Cantillana v. Five Oaks Homeowners Association (Lawyers Weekly No. 12-16-0277, 11 pp.) (Robert N. Hunter Jr., J.) Appealed from Durham County Superior Court. (Robert H. Hobgood, J.) N.C. App. Unpub. Full-text opinion.
Holding: Although the parties’ condominium community was developed before the N.C. Planned Community Act was enacted, the Act nevertheless gives the defendant-homeowners association authority to fine plaintiff for violating restrictive covenants concerning door color.
We affirm the trial court’s dismissal without prejudice of plaintiff’s claims for declaratory and injunctive relief.

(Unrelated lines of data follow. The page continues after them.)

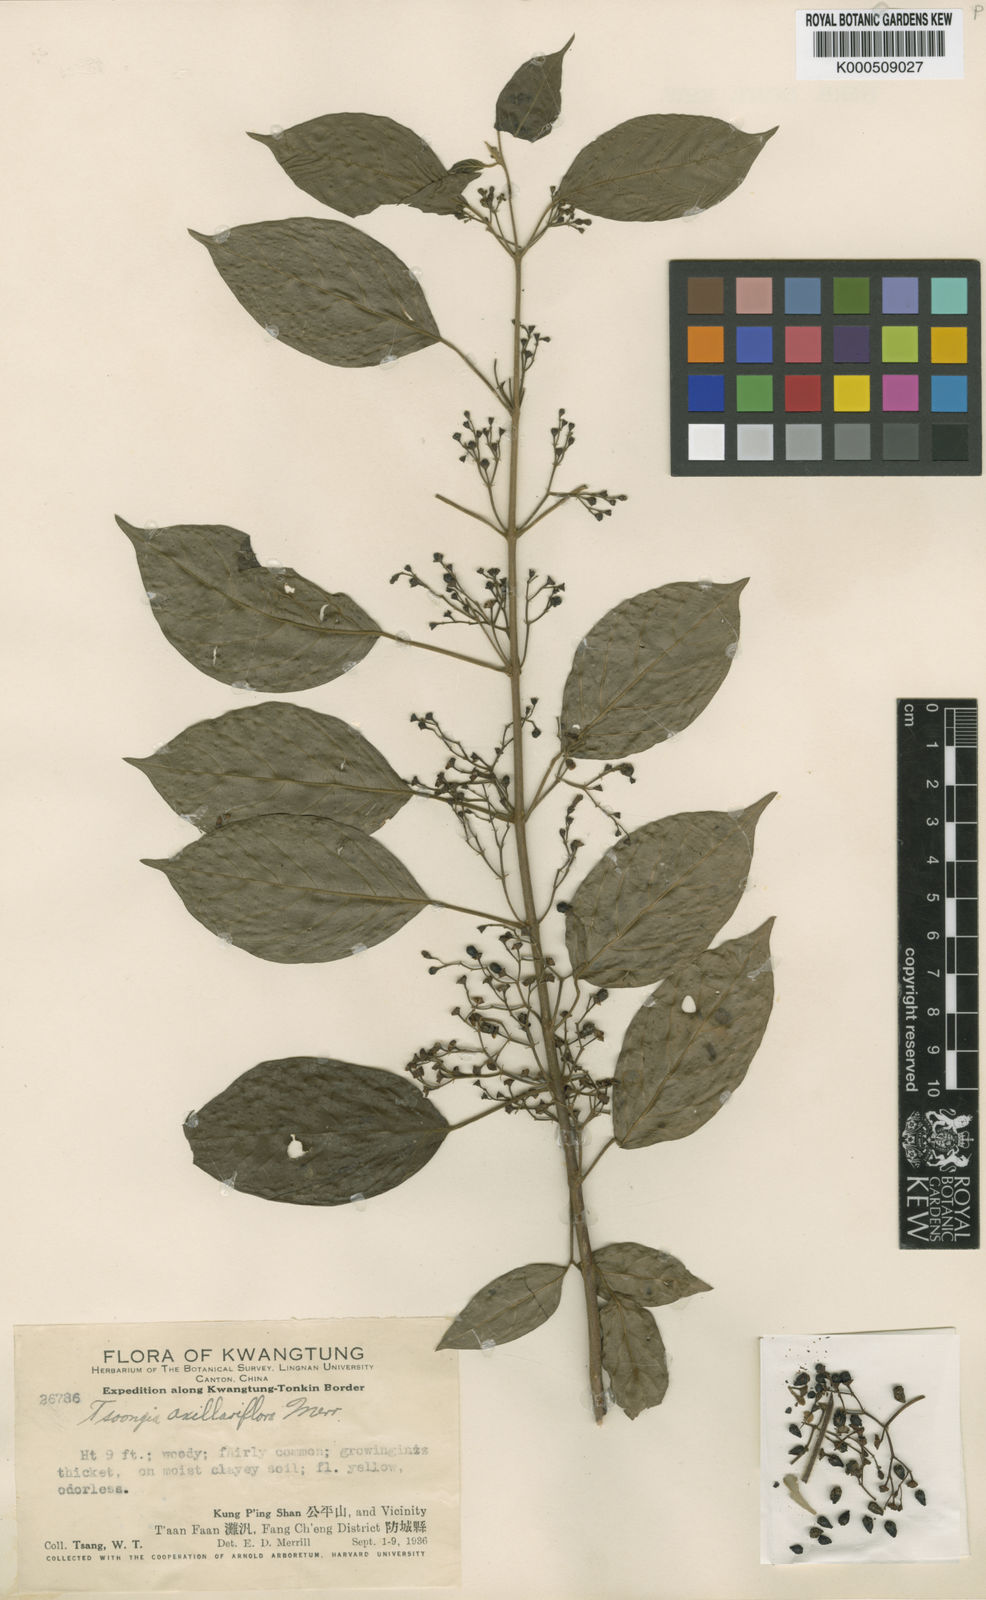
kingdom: Plantae
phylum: Tracheophyta
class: Magnoliopsida
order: Lamiales
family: Lamiaceae
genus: Vitex
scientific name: Vitex axillariflora
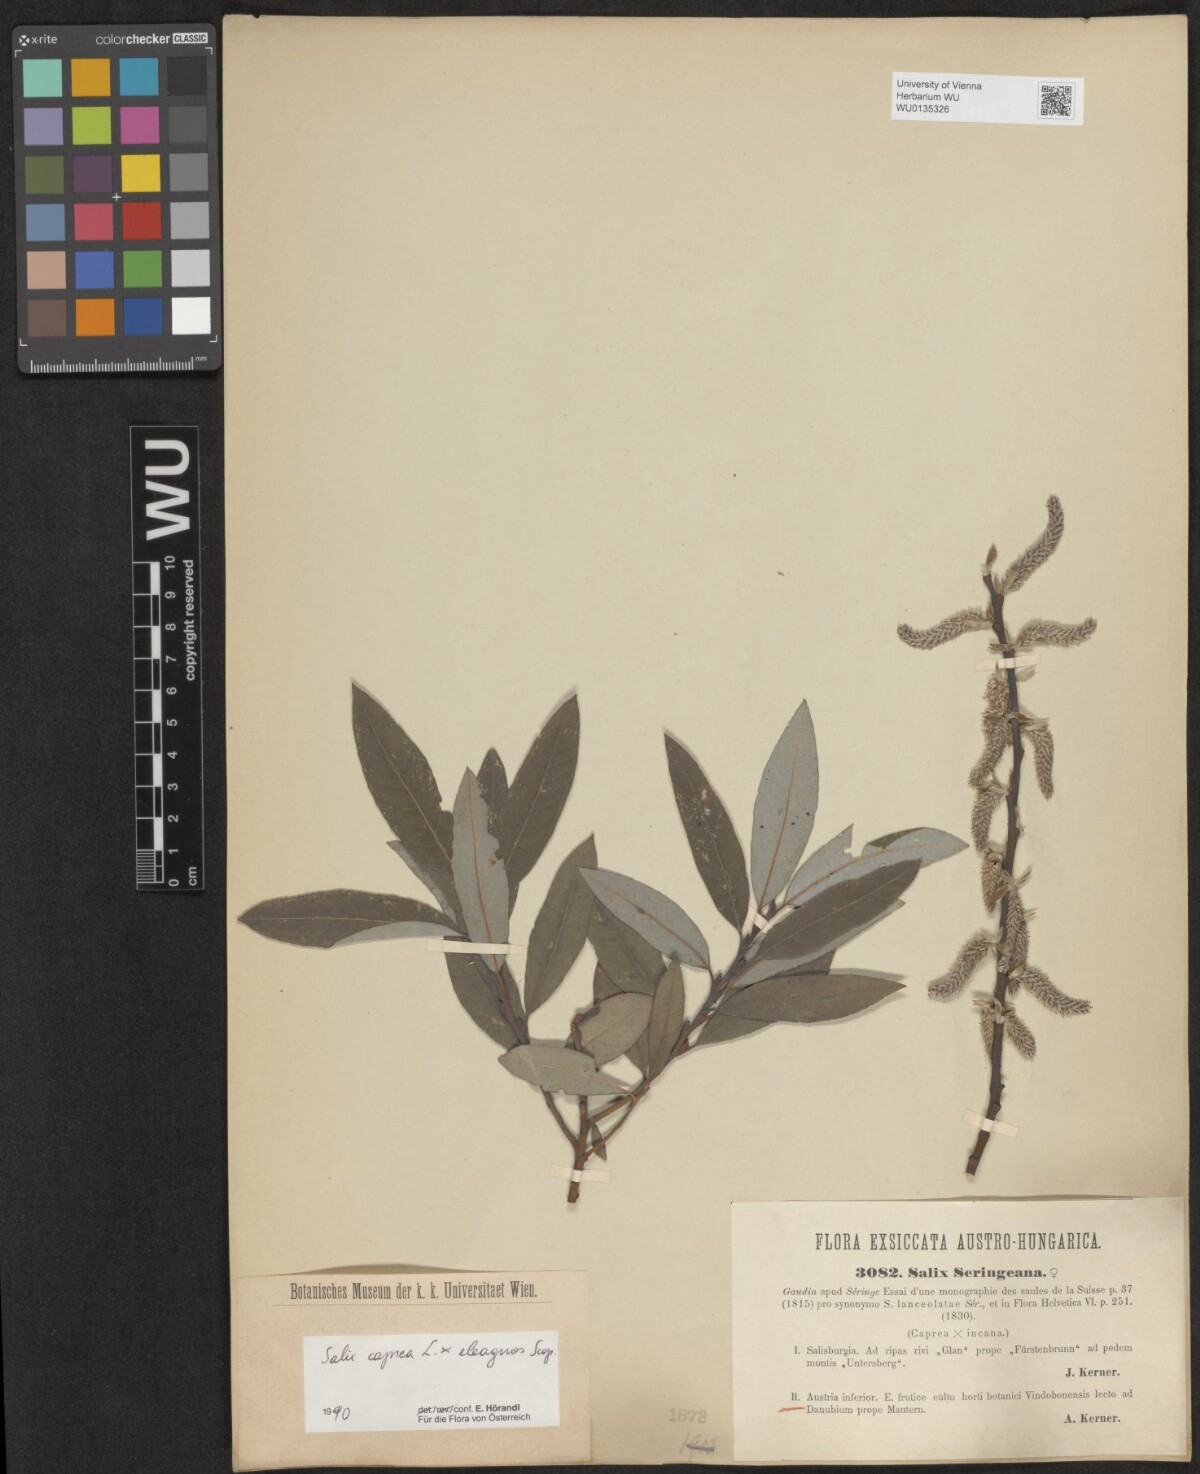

Plaintiff knew when she bought her condominium that it was subject to restrictive covenants. She read the rule pertaining to unit doors: “Exterior front doors are to be ‘4100 Five Oaks brown” as approved by the board of directors. All front doors are to be uniform in color.”
Nevertheless, without seeking architectural approval, plaintiff installed a glass front door on her condominium unit.
After notice and a hearing, the homeowners’ association board found plaintiff’s door to be noncompliant with the restrictive covenants, by-laws and rules. As permitted by the by-laws, rules and regulations, the board subjected plaintiff to a fine of $20 per day until she remedied the violation.
The fine began to run on Feb. 20, 2011. Plaintiff has still not installed a conforming door, nor has she paid the fines. Instead, she commenced this action for declaratory and injunctive relief. The trial court dismissed her action without prejudice.
Given plaintiff’s admitted knowledge of the restrictive covenants and rules and regulations prior to her installation of the glass door, plaintiff’s claim that defendants interfered with the quiet enjoyment of her property fails to state a claim for which relief can be granted.
Even though the restrictive covenants and by-laws do not specifically provide the board with the authority to fine homeowners for violations, the board has such authority under the N.C. Planned Community Act. This court has examined the constitutionality of G.S. § 47F-3-102(l2) and determined that its retroactive application allowing homeowners associations to impose fines does not violate the contract clause of the U.S. Constitution.
The parties’ community came into existence in December 1975, and its articles of incorporation and declaration do not say that G.S. § 47F-3-102 does not apply.
Additionally, the events in question occurred in 2006, well after Jan. 1, 1999. Thus, under G.S. § 47F-3-102, the board has the authority to “impose reasonable fines … for reasonable violations of the declaration, bylaws, and rules and regulations of the association.”
The rules and regulations which plaintiff admitted to reading clearly state that the homeowners’ association can fine homeowners $20 per day for a violation of the restrictive covenants and rules. Thus, defendants had the authority to fine plaintiff for her violation of the covenants and rules, her complaint was properly dismissed.